- [TASK REQUIREMENTS] All lines with the word "degrees" in the material below are required.

- [DATA SUPPLIED]
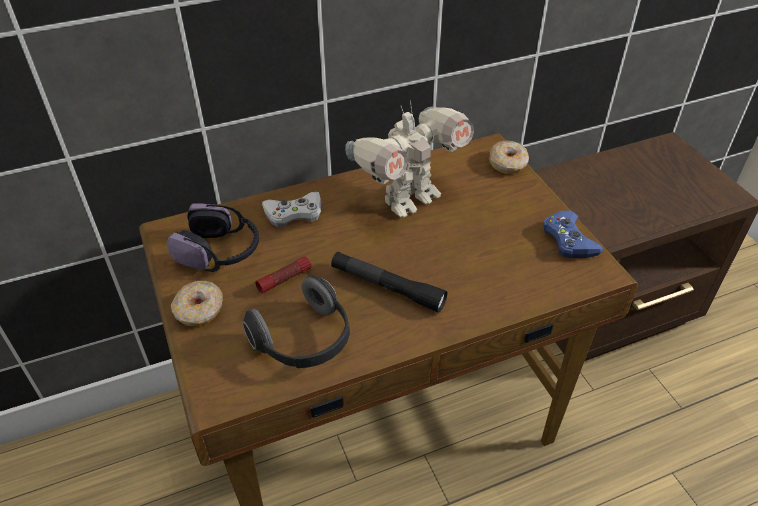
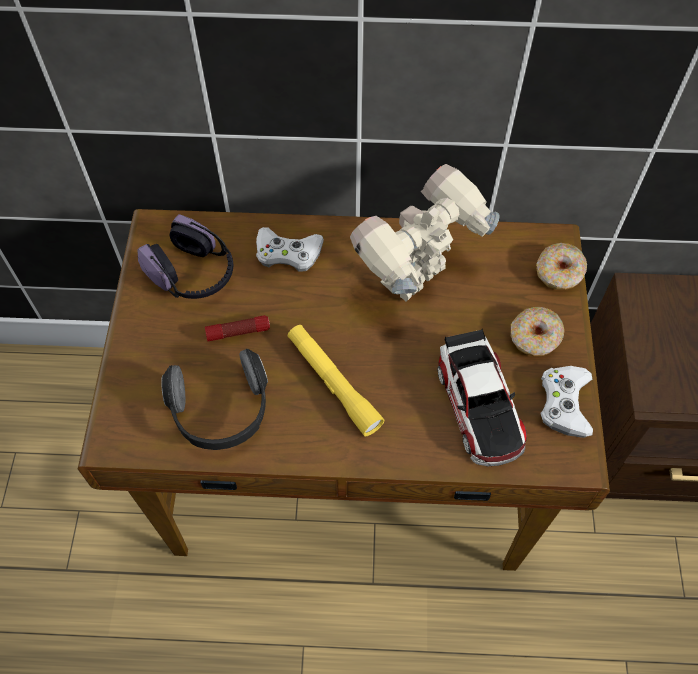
camera: 25 degrees right, 15 degrees up
donut [171,281,223,327] -> donut moved to [511,307,565,356]
black flashlight [331,252,448,313] -> yellow flashlight [288,325,385,436]
toy robot [345,101,474,217] -> toy robot turned 150 degrees clockwise [350,164,500,301]
blue game controller [543,210,604,258] -> white game controller [540,366,593,438]
none -> toy car [437,329,527,466]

- [EXERCISE SOLUTION]
camera: 25 degrees right, 15 degrees up
toy robot [345,101,474,217] -> toy robot turned 150 degrees clockwise [350,164,500,301]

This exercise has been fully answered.